A mensagem central e confortadora
para os que ainda têm dúvidas sobre a
orientação do governo foi envolvida
num exagero ("a ideologia morreu..."), mas isso não lhe tirou a objetividade essencial: "Quem está com os
pés no barro não quer saber se o asfalto será feito pelo setor privado ou pelo
governo". Foi mais uma explicitação
da mudança ideológica do Partido dos
Trabalhadores feita num dos templos
do capitalismo.
Não é possível deixar de identificar
nessa posição o mesmo pragmatismo
que levou Deng Xiaoping, depois de
reabilitado, a transformar em 25 anos
a velha e atrasada China numa das potências mais admiradas do mundo. A
mensagem de Deng tinha duas partes:
1) em lugar do famoso final do "Manifesto Comunista", de 1848 -"proletariado de todo o mundo, uni-vos"-,
ele proclamou: "chineses de todo o
mundo, enriquecei-vos" e 2) "não interessa a cor do gato, desde que ele
apanhe os ratos".
Foi a lenta redução dos preconceitos
dos empresários contra o velho sindicalista, transformado em presidente
de todos os brasileiros, que criou as
"condições para a volta ao desenvolvimento". A dissipação das resistências
demorou porque muito pouca gente
acreditou na "Carta aos Brasileiros",
na qual o candidato Lula apresentou o
"novo programa do PT", plenamente
integrado aos princípios da Constituição de 1988.

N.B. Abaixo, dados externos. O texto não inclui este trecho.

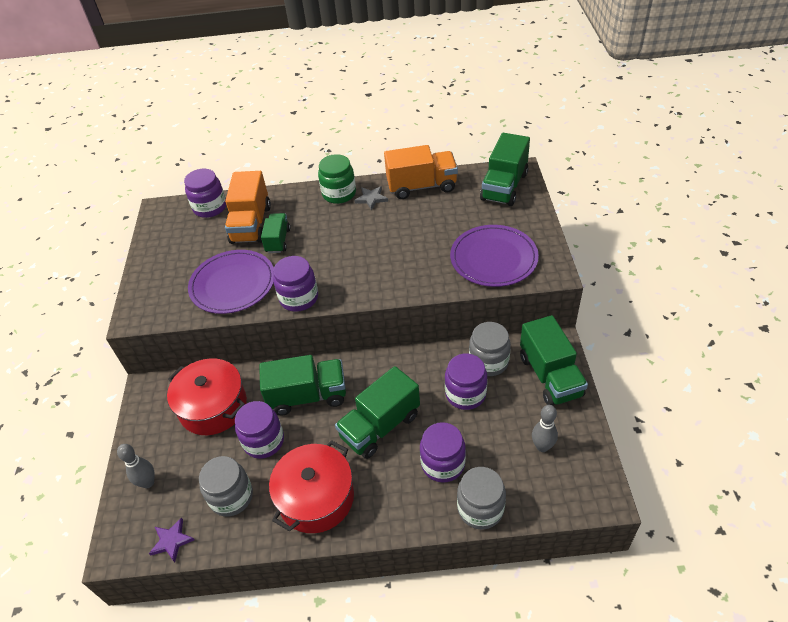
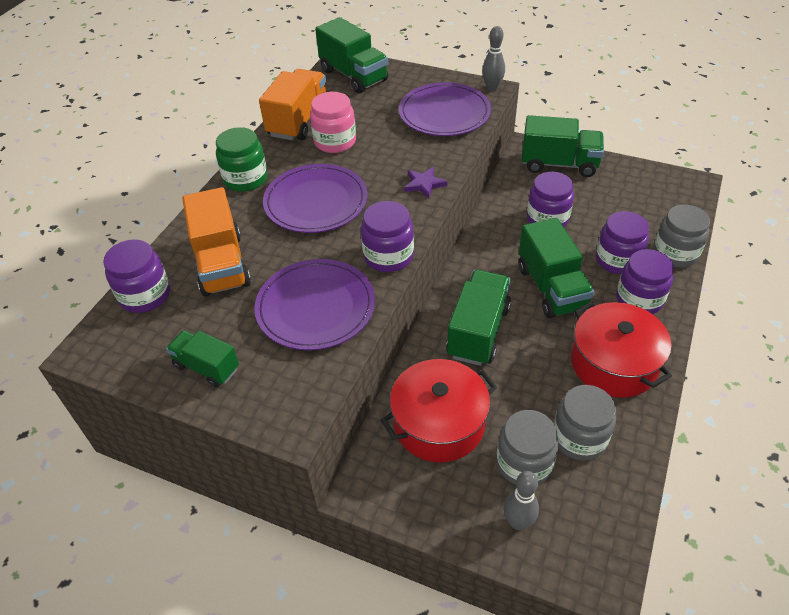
camera: 65 degrees left, 0 degrees up
purple star [149,517,195,562] -> purple star moved to [404,167,447,198]
orange truck [225,171,271,244] -> orange truck turned 45 degrees clockwise [182,187,251,297]
purple jar [235,401,284,459] -> purple jar moved to [616,249,674,314]
green truck [261,213,290,253] -> green truck moved to [166,330,239,388]
grey star [354,186,388,210] -> none
grey jar [469,322,511,376] -> grey jar moved to [497,410,559,485]
grey bowling pin [532,405,558,452] -> grey bowling pin moved to [482,26,505,91]
none -> purple plate [263,164,368,233]
none -> pink jar [310,92,356,153]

O ano de 2003 foi complicado. Uma
recessão combinada com uma política
cambial que estimulou as exportações
acelerou a geração do primeiro superávit em conta corrente desde 1992, indicando uma correção importante na
nossa vulnerabilidade externa. Puxado pelo setor externo, o agrobusiness
mostrou sua competência. Lentamente, o estímulo exportador foi se transmitindo aos demais setores da economia.

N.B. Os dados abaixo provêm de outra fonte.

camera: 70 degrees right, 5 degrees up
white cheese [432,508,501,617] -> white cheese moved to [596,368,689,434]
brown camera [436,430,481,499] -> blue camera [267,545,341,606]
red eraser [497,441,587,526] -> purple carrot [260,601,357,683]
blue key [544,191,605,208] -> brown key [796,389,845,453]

Confirmou-se assim, mais uma vez
(há dezenas de experiências semelhantes), que, cada vez que um governo é razoavelmente amigável ao setor
privado e não impede que os agentes
econômicos se apropriem legalmente
dos benefícios de suas iniciativas, o
"espírito animal" dos empresários se
encarrega de produzir o crescimento.
A despeito de toda a sofisticação das
teorias para explicar o desenvolvimento, ele no fim se resume a um "estado de espírito".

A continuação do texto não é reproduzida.